Phase diagram of depleted Heisenberg model for CaV4O9

TL;DR

This study maps the phase diagram of the 1/5-depleted Heisenberg model for CaV4O9 using quantum Monte Carlo, revealing how small frustrating interactions can induce a quantum disordered phase.

Contribution

It provides the first detailed numerical phase diagram of the depleted Heisenberg model relevant to CaV4O9, highlighting the effects of frustration on magnetic order.

Findings

Long-range order persists at isotropic coupling.

Small frustrating interactions can induce a quantum disordered phase.

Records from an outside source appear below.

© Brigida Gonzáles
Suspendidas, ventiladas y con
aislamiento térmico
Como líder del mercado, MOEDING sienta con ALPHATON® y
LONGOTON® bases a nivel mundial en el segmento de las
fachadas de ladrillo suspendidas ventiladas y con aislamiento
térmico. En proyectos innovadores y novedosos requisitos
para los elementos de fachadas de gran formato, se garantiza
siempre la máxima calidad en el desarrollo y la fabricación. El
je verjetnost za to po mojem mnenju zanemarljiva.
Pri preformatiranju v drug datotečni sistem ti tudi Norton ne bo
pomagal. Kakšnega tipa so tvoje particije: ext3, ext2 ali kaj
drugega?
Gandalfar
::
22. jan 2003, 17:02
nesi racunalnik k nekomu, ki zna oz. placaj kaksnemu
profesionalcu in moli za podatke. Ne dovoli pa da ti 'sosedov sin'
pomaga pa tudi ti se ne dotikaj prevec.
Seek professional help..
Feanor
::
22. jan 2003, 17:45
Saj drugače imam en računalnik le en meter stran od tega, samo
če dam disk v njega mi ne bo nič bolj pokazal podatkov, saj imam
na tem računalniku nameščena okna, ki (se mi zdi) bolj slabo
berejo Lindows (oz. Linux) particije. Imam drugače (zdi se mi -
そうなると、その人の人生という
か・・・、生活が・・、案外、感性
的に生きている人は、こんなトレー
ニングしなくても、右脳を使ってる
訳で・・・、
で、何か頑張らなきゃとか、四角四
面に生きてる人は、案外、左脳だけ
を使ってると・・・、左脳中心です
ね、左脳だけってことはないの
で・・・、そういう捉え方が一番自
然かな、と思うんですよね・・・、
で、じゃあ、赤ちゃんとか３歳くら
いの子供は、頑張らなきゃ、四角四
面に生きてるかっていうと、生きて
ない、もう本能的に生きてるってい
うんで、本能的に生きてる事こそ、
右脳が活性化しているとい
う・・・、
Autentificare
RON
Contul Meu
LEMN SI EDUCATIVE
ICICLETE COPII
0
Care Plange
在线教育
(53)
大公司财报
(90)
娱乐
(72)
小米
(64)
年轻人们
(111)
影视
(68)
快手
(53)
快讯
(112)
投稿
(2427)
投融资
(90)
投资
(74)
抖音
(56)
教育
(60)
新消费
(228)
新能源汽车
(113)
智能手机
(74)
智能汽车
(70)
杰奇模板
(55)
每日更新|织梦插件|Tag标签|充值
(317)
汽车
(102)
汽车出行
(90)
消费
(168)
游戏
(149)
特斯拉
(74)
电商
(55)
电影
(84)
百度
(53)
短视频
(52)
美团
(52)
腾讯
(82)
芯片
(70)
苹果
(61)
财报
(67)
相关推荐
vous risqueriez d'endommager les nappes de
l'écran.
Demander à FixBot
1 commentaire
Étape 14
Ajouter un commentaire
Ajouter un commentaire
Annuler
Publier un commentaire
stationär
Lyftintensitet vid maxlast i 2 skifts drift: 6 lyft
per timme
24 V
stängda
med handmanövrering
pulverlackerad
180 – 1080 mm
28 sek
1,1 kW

The model explains the spin gap behavior of CaV4O9.

Abstract

We have numerically investigated the 1/5-depleted Heisenberg square lattice representing CaV4O9 using the Quantum Monte Carlo loop algorithm. We have determined the phase diagram of the model as a function of the ratio of the two different couplings: bonds within a plaquette and dimer bonds between plaquettes. By calculating both the spin gap and the staggered magnetization we determine the range of stability of the long range ordered (LRO) phase. At isotropic coupling LRO survives the depletion. But the close vicinity of the isotropic point to the spin gap phase leads us to the conclusion that already a small frustrating next nearest neighbor interaction can drive the system into the quantum disordered phase and thus explain the spin gap behavior of CaV4O9.